Living half a world away is not an easy thing. You miss all the things from home; junk food, conveniences, the sights and smells, flowers and plants, wildlife. But most of all you miss your family and friends. This is especially true during holidays. Last weekend was Labor Day weekend in the US - I imagine there must have been family reunions all over the country.
But more difficult than missing out on holidays is not being there when your family and friends really need you. Like when they are sick, needing a shoulder to cry on and the very worst on the list... death.
Yesterday I got an overseas call from the niece of one of my friends who lives here in Libya. It was bad news. My friend's best friend in the US had passed away. She'd been sick for a while and it had been arranged that the family would let me know first so I could break the news to her in person.

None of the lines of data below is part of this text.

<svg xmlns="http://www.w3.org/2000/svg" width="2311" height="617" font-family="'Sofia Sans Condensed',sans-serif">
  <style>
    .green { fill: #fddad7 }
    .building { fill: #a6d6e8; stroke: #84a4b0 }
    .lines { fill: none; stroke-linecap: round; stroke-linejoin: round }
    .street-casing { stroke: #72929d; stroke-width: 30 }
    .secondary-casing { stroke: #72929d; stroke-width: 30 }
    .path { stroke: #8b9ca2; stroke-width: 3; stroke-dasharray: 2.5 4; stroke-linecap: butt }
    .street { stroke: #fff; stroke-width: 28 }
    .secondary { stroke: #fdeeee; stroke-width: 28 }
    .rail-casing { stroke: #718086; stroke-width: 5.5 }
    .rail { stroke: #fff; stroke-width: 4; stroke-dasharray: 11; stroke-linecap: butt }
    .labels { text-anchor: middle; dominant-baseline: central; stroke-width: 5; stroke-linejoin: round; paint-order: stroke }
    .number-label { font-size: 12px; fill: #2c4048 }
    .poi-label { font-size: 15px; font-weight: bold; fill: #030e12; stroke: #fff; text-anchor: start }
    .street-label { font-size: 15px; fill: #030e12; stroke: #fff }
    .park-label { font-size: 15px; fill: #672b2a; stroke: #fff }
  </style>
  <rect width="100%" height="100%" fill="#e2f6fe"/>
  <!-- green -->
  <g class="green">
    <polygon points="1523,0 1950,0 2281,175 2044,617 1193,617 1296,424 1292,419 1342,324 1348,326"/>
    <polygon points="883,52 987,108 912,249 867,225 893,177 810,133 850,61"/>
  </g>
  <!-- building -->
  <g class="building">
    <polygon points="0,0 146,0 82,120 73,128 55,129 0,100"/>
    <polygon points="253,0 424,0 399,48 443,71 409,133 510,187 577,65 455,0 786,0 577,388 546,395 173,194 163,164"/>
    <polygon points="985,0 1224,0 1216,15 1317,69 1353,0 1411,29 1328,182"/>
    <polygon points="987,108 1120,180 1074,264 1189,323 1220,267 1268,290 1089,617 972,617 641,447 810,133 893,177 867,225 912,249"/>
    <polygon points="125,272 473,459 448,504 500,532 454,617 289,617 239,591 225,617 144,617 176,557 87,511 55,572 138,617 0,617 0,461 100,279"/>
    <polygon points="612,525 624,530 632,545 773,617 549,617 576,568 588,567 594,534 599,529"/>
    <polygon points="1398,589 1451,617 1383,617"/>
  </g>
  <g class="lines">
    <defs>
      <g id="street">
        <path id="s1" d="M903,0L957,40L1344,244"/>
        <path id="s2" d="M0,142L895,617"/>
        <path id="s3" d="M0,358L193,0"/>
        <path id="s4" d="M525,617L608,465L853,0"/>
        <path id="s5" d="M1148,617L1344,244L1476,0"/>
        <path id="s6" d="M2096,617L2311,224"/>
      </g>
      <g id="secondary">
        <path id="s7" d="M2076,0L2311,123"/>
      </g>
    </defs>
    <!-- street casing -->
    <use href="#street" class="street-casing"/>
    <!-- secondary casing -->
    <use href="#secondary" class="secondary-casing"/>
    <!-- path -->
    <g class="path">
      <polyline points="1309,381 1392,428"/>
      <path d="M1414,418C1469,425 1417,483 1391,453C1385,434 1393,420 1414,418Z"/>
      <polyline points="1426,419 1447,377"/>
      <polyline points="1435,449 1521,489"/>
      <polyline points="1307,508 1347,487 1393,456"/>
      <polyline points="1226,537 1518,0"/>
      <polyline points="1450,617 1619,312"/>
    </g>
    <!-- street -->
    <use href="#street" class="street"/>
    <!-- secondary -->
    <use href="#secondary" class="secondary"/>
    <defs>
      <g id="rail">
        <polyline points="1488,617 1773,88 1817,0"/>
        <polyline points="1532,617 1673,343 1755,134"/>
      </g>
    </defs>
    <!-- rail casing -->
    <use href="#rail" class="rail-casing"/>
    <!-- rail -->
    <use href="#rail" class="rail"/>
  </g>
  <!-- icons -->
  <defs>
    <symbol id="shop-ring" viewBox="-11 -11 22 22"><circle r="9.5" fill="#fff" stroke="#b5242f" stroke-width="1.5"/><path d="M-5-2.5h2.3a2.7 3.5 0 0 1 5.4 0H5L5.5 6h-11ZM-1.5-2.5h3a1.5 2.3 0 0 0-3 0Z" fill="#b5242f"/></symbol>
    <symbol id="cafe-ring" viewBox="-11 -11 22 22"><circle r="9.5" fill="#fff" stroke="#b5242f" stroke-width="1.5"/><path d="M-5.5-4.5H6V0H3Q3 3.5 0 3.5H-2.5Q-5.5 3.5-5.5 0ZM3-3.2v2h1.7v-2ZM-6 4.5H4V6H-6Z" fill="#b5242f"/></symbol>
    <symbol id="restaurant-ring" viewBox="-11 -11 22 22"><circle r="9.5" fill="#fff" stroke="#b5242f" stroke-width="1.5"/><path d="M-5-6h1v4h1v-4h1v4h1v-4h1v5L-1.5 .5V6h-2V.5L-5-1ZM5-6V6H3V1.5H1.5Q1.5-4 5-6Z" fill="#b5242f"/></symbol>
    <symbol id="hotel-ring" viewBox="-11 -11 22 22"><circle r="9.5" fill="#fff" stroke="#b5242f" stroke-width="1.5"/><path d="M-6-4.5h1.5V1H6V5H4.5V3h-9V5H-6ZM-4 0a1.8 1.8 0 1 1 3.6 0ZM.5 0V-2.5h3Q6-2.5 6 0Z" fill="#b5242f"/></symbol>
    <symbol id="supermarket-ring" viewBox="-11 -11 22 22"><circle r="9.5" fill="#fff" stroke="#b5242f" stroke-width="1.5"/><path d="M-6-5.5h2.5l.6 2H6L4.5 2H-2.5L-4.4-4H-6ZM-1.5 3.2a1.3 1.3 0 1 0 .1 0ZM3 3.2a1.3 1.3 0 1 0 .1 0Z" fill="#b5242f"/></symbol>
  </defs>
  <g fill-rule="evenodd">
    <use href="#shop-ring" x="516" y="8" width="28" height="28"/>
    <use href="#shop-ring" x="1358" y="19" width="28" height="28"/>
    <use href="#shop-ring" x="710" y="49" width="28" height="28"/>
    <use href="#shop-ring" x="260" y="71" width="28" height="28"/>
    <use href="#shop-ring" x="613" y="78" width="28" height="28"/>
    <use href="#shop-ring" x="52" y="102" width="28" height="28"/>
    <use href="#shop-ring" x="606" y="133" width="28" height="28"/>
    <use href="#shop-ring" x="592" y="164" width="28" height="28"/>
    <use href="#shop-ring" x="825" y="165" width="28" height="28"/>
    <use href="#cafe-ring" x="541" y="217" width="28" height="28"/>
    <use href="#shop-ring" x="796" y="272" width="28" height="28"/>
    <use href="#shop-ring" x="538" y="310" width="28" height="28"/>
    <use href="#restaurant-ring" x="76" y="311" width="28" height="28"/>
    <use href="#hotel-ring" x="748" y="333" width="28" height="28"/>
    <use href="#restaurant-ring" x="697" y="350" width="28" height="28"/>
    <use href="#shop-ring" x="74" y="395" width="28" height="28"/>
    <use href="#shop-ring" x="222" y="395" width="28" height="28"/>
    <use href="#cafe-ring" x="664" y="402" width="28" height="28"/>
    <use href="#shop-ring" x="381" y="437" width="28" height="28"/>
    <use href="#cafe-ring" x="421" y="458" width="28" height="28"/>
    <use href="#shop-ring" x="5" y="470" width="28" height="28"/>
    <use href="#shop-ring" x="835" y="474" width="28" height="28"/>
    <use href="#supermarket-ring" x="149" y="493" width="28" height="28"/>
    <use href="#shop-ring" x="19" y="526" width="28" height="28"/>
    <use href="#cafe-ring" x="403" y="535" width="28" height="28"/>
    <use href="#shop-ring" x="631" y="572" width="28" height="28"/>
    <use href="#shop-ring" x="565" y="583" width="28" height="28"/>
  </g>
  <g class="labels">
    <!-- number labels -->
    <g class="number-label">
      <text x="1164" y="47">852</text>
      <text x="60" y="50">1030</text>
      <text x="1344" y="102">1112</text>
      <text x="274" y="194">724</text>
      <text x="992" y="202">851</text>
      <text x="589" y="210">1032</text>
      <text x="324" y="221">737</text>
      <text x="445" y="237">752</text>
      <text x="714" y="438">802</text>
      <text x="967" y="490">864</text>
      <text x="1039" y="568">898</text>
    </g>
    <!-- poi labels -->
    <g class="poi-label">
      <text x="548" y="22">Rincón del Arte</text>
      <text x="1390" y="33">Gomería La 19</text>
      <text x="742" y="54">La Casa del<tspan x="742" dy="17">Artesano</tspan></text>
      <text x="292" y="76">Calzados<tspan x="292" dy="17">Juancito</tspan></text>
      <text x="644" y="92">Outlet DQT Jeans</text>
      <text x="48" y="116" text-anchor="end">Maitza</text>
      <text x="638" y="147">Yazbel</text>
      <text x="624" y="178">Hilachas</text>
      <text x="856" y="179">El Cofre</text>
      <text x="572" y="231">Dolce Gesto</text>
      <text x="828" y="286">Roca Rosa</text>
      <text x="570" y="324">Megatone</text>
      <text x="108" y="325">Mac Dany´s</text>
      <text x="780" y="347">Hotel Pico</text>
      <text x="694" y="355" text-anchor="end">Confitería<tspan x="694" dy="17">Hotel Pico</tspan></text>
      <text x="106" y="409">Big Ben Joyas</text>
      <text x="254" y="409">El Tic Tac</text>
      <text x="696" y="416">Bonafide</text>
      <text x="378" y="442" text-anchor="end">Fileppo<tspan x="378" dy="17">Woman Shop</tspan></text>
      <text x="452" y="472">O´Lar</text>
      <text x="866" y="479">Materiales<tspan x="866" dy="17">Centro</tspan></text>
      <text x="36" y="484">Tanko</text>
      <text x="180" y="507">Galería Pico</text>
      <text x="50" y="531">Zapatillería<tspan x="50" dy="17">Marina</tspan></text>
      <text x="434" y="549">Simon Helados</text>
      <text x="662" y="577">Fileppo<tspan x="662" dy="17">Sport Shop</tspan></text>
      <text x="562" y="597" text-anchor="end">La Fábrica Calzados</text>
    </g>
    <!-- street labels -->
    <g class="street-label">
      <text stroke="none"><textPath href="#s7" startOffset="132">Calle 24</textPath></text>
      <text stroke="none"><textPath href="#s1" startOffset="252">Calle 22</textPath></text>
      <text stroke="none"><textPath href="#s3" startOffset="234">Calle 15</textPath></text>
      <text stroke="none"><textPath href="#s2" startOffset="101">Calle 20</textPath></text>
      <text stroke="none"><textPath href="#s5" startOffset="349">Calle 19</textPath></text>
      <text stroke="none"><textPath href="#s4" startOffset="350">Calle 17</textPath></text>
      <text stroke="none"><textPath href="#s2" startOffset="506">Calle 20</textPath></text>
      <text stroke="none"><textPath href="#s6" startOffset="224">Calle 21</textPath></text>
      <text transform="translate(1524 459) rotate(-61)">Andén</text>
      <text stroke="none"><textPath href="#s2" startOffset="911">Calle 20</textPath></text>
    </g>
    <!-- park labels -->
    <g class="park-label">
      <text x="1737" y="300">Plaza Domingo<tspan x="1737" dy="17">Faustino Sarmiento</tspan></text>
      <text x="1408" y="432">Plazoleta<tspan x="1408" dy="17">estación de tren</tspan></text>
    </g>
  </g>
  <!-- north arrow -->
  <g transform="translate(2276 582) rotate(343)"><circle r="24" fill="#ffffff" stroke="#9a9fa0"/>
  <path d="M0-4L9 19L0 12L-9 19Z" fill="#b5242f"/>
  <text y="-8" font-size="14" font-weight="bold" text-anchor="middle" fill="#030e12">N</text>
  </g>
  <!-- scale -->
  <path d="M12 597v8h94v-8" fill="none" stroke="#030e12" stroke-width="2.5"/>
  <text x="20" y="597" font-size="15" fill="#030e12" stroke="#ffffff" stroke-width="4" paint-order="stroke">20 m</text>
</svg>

It was hard, but I was happy to do it because I know how hard it is to get news like that. It's not something you want to hear over the phone or read in an email. You need someone to be there.
One of the weird things I discovered after living here for a while was how insensitive most Libyans are. If someone from my friends or family in the US dies, few of my in-laws or neighbours here even gives it a second thought - it's just another day in the neighbourhood. For example, when my father died not one person from my mother-in-law's family even called me to express their condolences. I had a few neighbours stop in and some from my father-in-law's side of the family, but mostly my visitors were my friends here - others like me, living here with their Libyan husbands. If I didn't have my friends I would have found myself very alone.
In a way it worked out quite well for me because now I never have to visit any of my mother-in-law's family. If I happen to run into any of them and they ask me why I didn't attend so and so's wedding, or some other family event, I just have to tell them 'They didn't come to me when my father died.' Simple as that - they shut right up.
I've come to depend on my immediate family; my husband, children and my mother-in-law. But mostly I just rely on my friends to get me through things. We're all in the same boat, after all.